> TEXT BLOCK:
# Sparks to Sparkies??



## charles henry (May 18, 2008)

I was once a "Sparks" a proud title dating back to the 1900's when in sending messages we created great amounts of sparks and the air was smelling of pure Ozone.

However the magazine of the Radio Officer's Union always contained letters
from people who (I quote) "Don't want to be called Sparks, I should be called the Radio Officer". (Takes all kinds).

Where did "Sparkies" come from? is it a pluarity of Sparks? to me the expression sounds like something that gets lit at parties......(Pint)


----------



## K urgess (Aug 14, 2006)

Must have changed over time, Chas.
I was always sparkie except to certain of the older Masters who called me sparks.
I suppose it was just what they were used to calling us.
It may have had something to do with getting confused with the shoreside electricians who were called sparks. Especially in the mines I believe.
I certainly never insisted on being called "The Radio Officer".
If it was introductions it was always "this is Kris he's our sparks" and in the bar it was always "Hey! Sparkie it's your round again!" [=P]

Cheers
Kris


----------



## Shipbuilder (Jun 30, 2005)

> Stored data entries:
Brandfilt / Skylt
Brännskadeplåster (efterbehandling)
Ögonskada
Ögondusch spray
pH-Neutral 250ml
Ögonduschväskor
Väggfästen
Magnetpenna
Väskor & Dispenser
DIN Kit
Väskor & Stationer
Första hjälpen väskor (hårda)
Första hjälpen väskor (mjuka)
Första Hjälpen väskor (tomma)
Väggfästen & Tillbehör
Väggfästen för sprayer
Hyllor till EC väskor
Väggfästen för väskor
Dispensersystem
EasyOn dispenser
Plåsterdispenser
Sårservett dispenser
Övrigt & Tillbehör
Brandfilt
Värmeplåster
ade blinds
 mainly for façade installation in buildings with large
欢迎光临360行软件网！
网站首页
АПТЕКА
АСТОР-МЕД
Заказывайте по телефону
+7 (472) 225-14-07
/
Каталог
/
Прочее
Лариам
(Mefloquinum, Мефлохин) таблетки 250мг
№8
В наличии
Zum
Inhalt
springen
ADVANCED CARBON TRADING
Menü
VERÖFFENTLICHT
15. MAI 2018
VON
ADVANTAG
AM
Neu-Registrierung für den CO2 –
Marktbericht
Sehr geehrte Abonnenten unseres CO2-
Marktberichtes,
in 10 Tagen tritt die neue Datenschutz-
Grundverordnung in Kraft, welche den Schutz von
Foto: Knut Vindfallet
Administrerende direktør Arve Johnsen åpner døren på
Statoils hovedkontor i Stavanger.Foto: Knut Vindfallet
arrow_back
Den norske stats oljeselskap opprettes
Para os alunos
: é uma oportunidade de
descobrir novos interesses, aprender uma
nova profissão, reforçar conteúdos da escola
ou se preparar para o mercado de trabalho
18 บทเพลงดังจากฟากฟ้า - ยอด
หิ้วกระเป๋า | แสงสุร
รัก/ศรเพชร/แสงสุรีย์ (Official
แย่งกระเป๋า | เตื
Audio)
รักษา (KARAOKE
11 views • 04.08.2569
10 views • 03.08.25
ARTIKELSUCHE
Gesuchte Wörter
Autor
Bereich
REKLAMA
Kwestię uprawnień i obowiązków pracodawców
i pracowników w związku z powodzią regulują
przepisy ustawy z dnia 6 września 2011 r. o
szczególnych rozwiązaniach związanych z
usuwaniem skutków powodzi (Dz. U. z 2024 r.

> APPLY WHAT YOU READ:
**A)** In the forum thread, who still called Kris "sparks" instead of "sparkie"?
**B)** Please copy the stretch of the forum thread from "I was always" through "mines I believe.".

> SOLUTIONS:
**A)** Certain of the older Masters.

**B)**
I was always sparkie except to certain of the older Masters who called me sparks.
I suppose it was just what they were used to calling us.
It may have had something to do with getting confused with the shoreside electricians who were called sparks. Especially in the mines I believe.